**TASK INSTRUCTIONS:** Give only the number of lines in the records below that contain the word "Edenfield".

**DATA PROVIDED:**
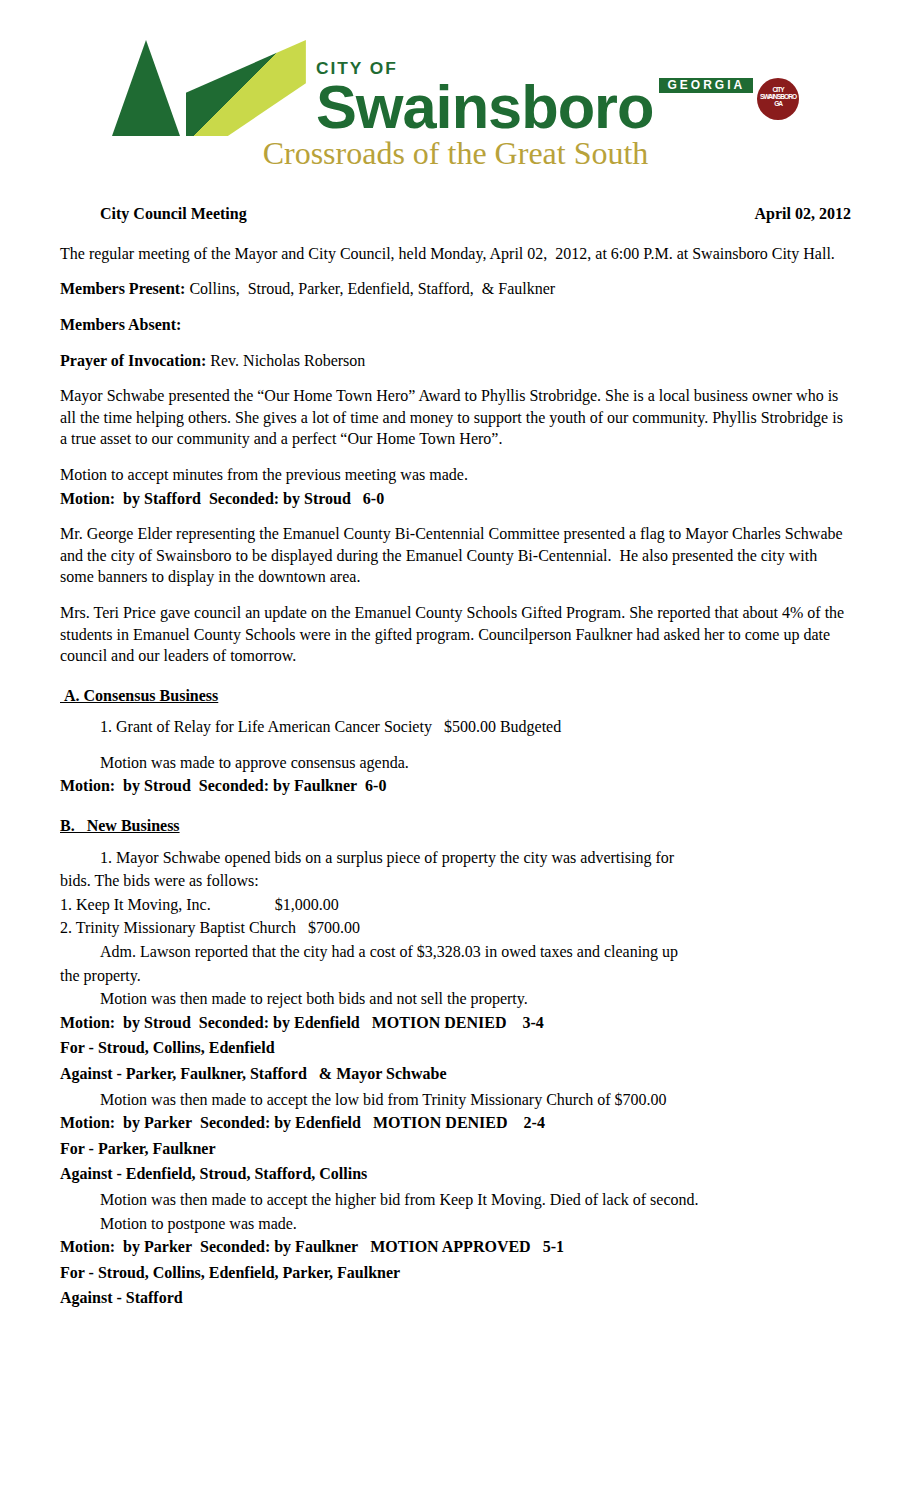CITY OF
SwainsboroGEORGIA CITY
SWAINSBORO
GA
Crossroads of the Great South
City Council Meeting April 02, 2012
The regular meeting of the Mayor and City Council, held Monday, April 02, 2012, at 6:00 P.M. at Swainsboro City Hall.
Members Present: Collins, Stroud, Parker, Edenfield, Stafford, & Faulkner
Members Absent:
Prayer of Invocation: Rev. Nicholas Roberson
Mayor Schwabe presented the “Our Home Town Hero” Award to Phyllis Strobridge. She is a local business owner who is all the time helping others. She gives a lot of time and money to support the youth of our community. Phyllis Strobridge is a true asset to our community and a perfect “Our Home Town Hero”.
Motion to accept minutes from the previous meeting was made.
Motion: by Stafford Seconded: by Stroud 6-0
Mr. George Elder representing the Emanuel County Bi-Centennial Committee presented a flag to Mayor Charles Schwabe and the city of Swainsboro to be displayed during the Emanuel County Bi-Centennial. He also presented the city with some banners to display in the downtown area.
Mrs. Teri Price gave council an update on the Emanuel County Schools Gifted Program. She reported that about 4% of the students in Emanuel County Schools were in the gifted program. Councilperson Faulkner had asked her to come up date council and our leaders of tomorrow.
A. Consensus Business
1. Grant of Relay for Life American Cancer Society $500.00 Budgeted
Motion was made to approve consensus agenda.
Motion: by Stroud Seconded: by Faulkner 6-0
B. New Business
1. Mayor Schwabe opened bids on a surplus piece of property the city was advertising for
bids. The bids were as follows:
1. Keep It Moving, Inc. $1,000.00
2. Trinity Missionary Baptist Church $700.00
Adm. Lawson reported that the city had a cost of $3,328.03 in owed taxes and cleaning up
the property.
Motion was then made to reject both bids and not sell the property.
Motion: by Stroud Seconded: by Edenfield MOTION DENIED 3-4
For - Stroud, Collins, Edenfield
Against - Parker, Faulkner, Stafford & Mayor Schwabe
Motion was then made to accept the low bid from Trinity Missionary Church of $700.00
Motion: by Parker Seconded: by Edenfield MOTION DENIED 2-4
For - Parker, Faulkner
Against - Edenfield, Stroud, Stafford, Collins
Motion was then made to accept the higher bid from Keep It Moving. Died of lack of second.
Motion to postpone was made.
Motion: by Parker Seconded: by Faulkner MOTION APPROVED 5-1
For - Stroud, Collins, Edenfield, Parker, Faulkner
Against - Stafford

**OUTPUT FOR THIS EXERCISE:** 6